Una pregunta dura, pero legítima y que muchísimos peruanos se hacen en medio de circunstancias internas tan complicadas y donde los peligros son imposibles de ignorar. (Según revelan investigaciones policiales replicadas por medios periodísticos, el ministro de Trabajo del primer gabinete de Castillo tiene vínculos directos con el Movadef de Sendero Luminoso; un órgano ya no solo de radicalización sino de extremización del que también existe evidencia seria de sus nexos con los Quispe Palomino en el VRAEM).

Además, en el frente externo y completando el combo, el novato premier ha llegado a sentenciar abiertamente (sumado a sus registrados comentarios homofóbicos, misóginos y discriminadores) en los medios que en Cuba y en Venezuela existen ‘democracias’ operantes. Es decir, para el primer ministro y para otros dentro de la actual cúpula gubernamental no existen dictaduras en estos países donde innegablemente accionan modelos represivos totalitarios y antiliberales (el ahora canciller Héctor Béjar —exguerrillero y simpatizante político e ideológico del comunismo castrista— ha iniciado en ‘representación de todos los peruanos’ un ‘diálogo’ para la ‘recuperación íntegra de relaciones’ con la narcodictadura chavista que controla Venezuela).

Ante ello, quienes dicen izar banderas democráticas genuinas no pueden pasar por alto que se niegue la naturaleza probada y profundamente dictatorial y criminal que se hizo —durante años y de forma progresiva— del poder político en países como Cuba, Venezuela y Nicaragua. Como tampoco la complicidad funcional con estas dictaduras por parte de México con López Obrador, de Argentina con los Fernández-Kirchner y con los evistas en Bolivia.

Claramente pues la posible operatividad política del estrenado premierato lleva a sospecha a millones de peruanos que temen podría empoderar de forma subterránea a las redes extremistas internas (incluso delictivas, terroristas y de sus variantes tácticas como las amenazas de violencia) y externas en las que se pretendería embrollar al país vía sondeos lentos para forzar ‘cambios necesarios’ (según han resaltado explícitamente Maduro y Diosdado desde Caracas).

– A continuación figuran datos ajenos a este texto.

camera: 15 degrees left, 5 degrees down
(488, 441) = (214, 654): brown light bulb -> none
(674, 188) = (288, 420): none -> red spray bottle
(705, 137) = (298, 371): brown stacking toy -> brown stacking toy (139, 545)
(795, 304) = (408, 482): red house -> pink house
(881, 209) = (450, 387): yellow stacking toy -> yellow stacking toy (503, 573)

Avisado de estas legítimas dudas y crecientes desconfianzas ciudadanas, que Bellido —ya con el fajín— esté ahora reacomodado su narrativa contradiciendo todos sus antecedentes al decir que Sendero Luminoso sí ‘es una organización terrorista’ y que rechaza ‘toda forma de violencia y de terrorismo en todos sus extremos’, puede también ser solo un obvio gesto táctico para aminorar resistencias políticas a la hora de pedir el voto de confianza ante el Parlamento Nacional. El pan pues puede quemársele en la puerta del horno.

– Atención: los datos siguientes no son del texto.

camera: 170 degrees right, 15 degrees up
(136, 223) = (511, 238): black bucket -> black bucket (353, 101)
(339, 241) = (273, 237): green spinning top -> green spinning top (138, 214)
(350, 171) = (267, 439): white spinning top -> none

La opinión pública, por supuesto, tiene todo el derecho de seguir recelando, dudando seriamente de estos aparentes actos de ‘moderación’ discursiva con evidentes cálculos políticos.

Existe a la par un asunto que ubica el actual contexto en una paradoja que tampoco puede obviarse: el impedimento aprobado por el anterior Congreso (mayo 2021) para que investigados, procesados o sentenciados por terrorismo, organización criminal y otros delitos no puedan ser miembros de las comisiones parlamentarias de Inteligencia, de Defensa Nacional, Orden Interno, Desarrollo Alternativo y Lucha contra las Drogas. Y tanto el congresista Bermejo como el congresista y también premier Bellido calzan en esta prohibición por estar vinculados a casos de terrorismo. ¿Cómo puede ahora el segundo lograr acceder a datos privilegiados sobre estos temas como titular del Consejo de Ministros? ¿Se pretende imponer a Bellido precisamente para sacarle la vuelta a esta pertinente prohibición?

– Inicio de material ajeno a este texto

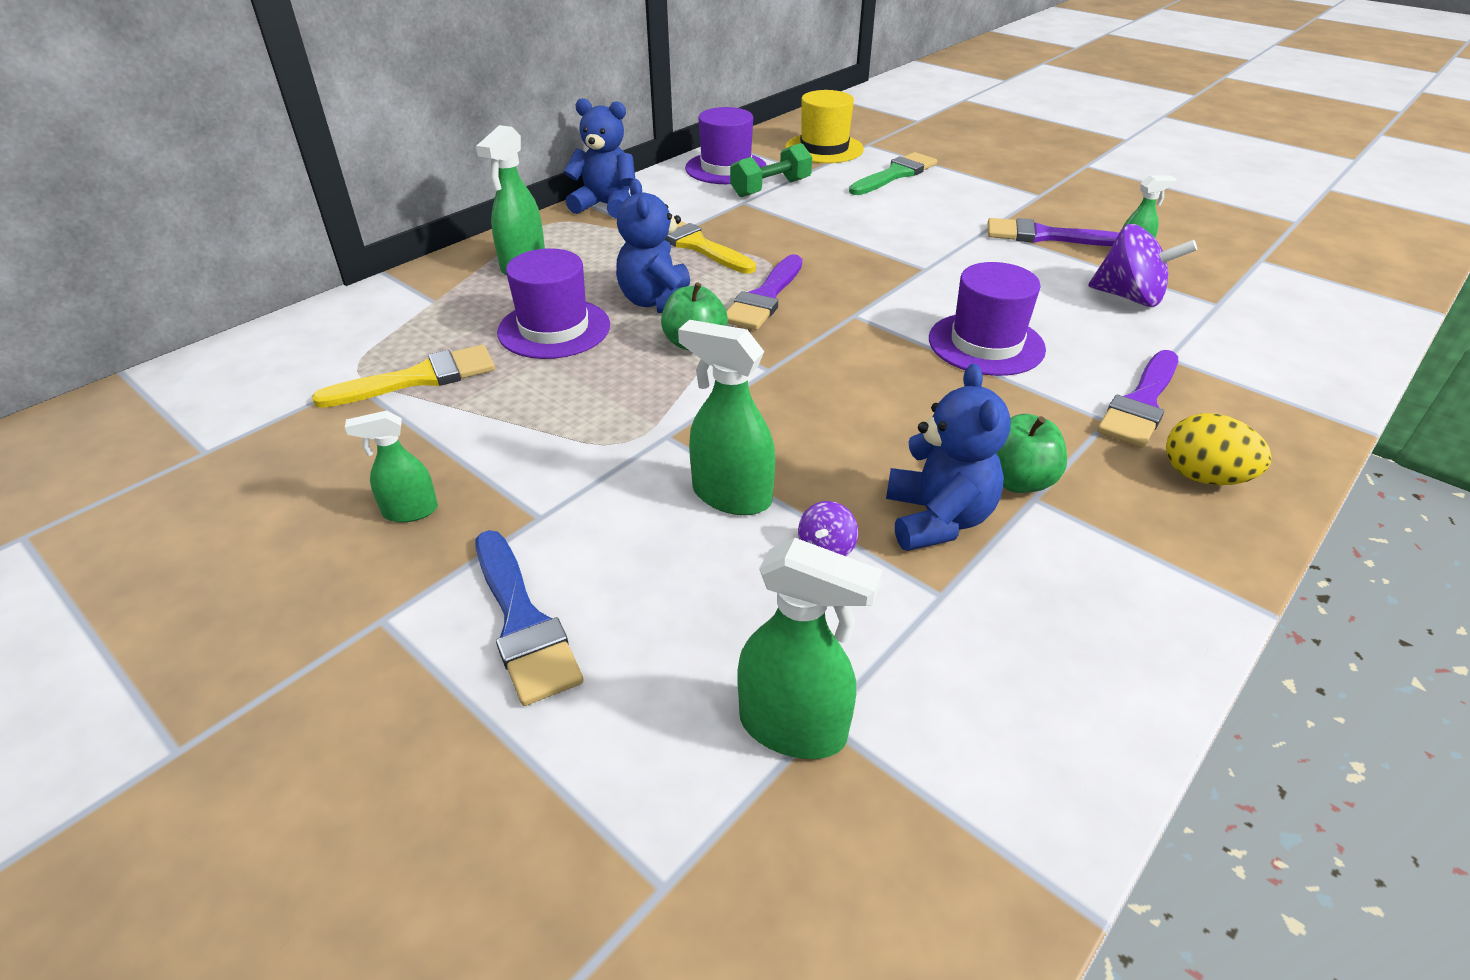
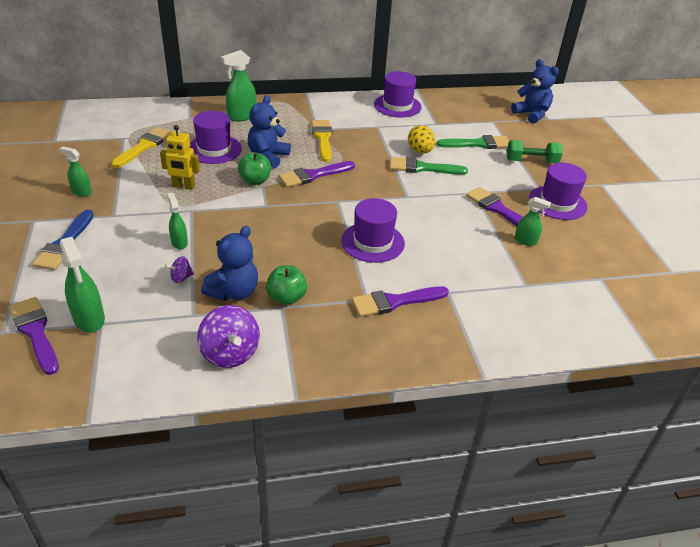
camera: 35 degrees right, 0 degrees up
(419, 378) = (144, 146): yellow brush -> yellow brush turned 75 degrees counterclockwise
(593, 406) = (183, 186): none -> yellow robot
(606, 205) = (314, 103): blue teddy bear -> blue teddy bear (531, 114)
(731, 496) = (179, 243): green spray bottle -> green spray bottle, size x0.62
(732, 832) = (35, 332): none -> purple brush
(770, 188) = (402, 125): green dumbbell -> green dumbbell (531, 161)
(824, 148) = (465, 114): yellow hat -> none
(883, 227) = (422, 168): none -> green brush
(1084, 201) = (557, 203): none -> purple hat
(1129, 297) = (483, 258): purple spinning top -> purple spinning top (230, 353)
(1203, 477) = (364, 342): yellow egg -> yellow egg (420, 151)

Las oposiciones congresales prodemocráticas (que hoy representan a millones de peruanos que no votaron por el binomio Cerrón-Castillo) tendrán que ponderar con sumo cuidado este ilógico y riesgoso contexto si buscan neutralizarlo a tiempo.

Como hemos anotado en este espacio en repetidas oportunidades: la política no tiene a la ingenuidad como una de sus virtudes. Cabe recordarlo hoy más que nunca; sobre todo cuando se está ante potenciales y dosificados proyectos autoritarios.